Even way back in the moments after Armwood High's 9-2 victory over Plant in Week 1 of the 2008 football season, everyone knew this: The Panthers and Hawks were going to play again.
Friday night at Dads Stadium in a Class 4A region final, they will.
It will be the most anticipated rematch in ages — the first game was televised live by ESPNU — and leaves us wondering if the result will be the same.
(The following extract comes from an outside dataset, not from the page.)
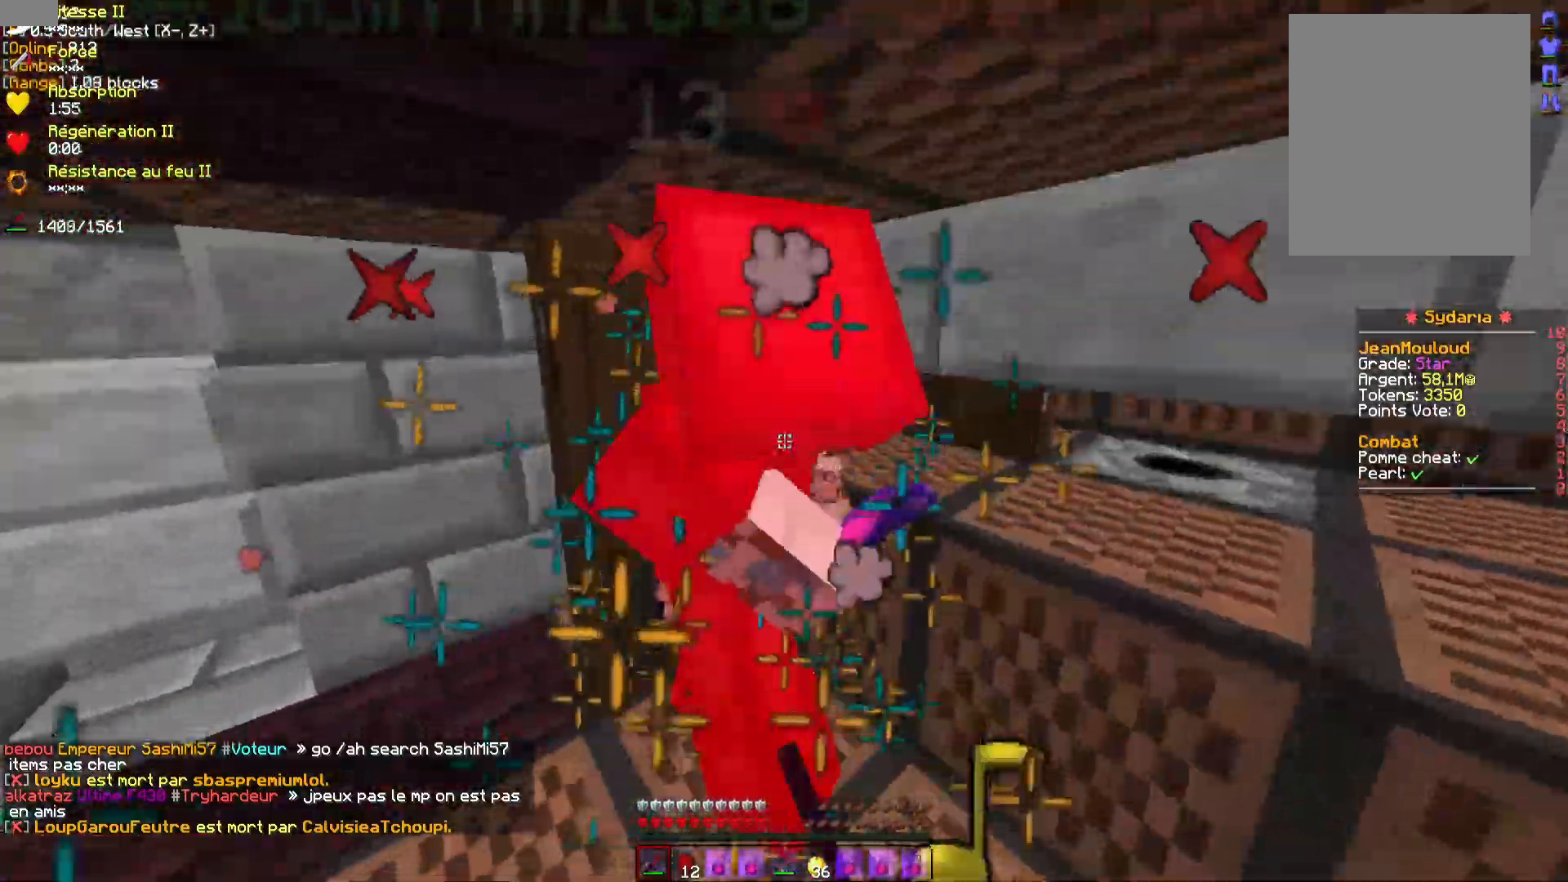
{"keys": [], "mouse": ["left"], "events": [[67, "mouse_left", "down"], [133, "mouse_left", "up"], [217, "mouse_left", "down"], [267, "mouse_left", "up"], [317, "mouse_left", "down"], [367, "mouse_left", "up"], [467, "mouse_left", "down"]]}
But let's look back at then and consider now in an effort to help make a decision:
1. The quarterback
THEN: Aaron Murray, the Georgia-bound star, was harassed into a subpar performance by his standards. He completed 17 of 36 passes for 148 yards and one interception. Even so, the Panthers had a chance to win it at the end. Considering he had yet to throw a touchdown in three games against Armwood, you could argue he was due to break out in his fourth try. However …
NOW: Since taking over for Murray, who broke his leg last month, Phillip Ely threw for 172 yards in one half against Hillsborough and has thrown for at least 200 yards in four of his six starts. He has had six weeks, including two playoff games, to get ready. That's probably not enough time. If he somehow engineers an upset, however, I have two words for you: Disney movie!
2. Armwood offense
THEN: Armwood had 51 yards rushing on 26 carries in the first game. Mywan Jackson never looked comfortable. The Hawks were held in single digits for the first time since a 27-8 loss to Wharton in 2002.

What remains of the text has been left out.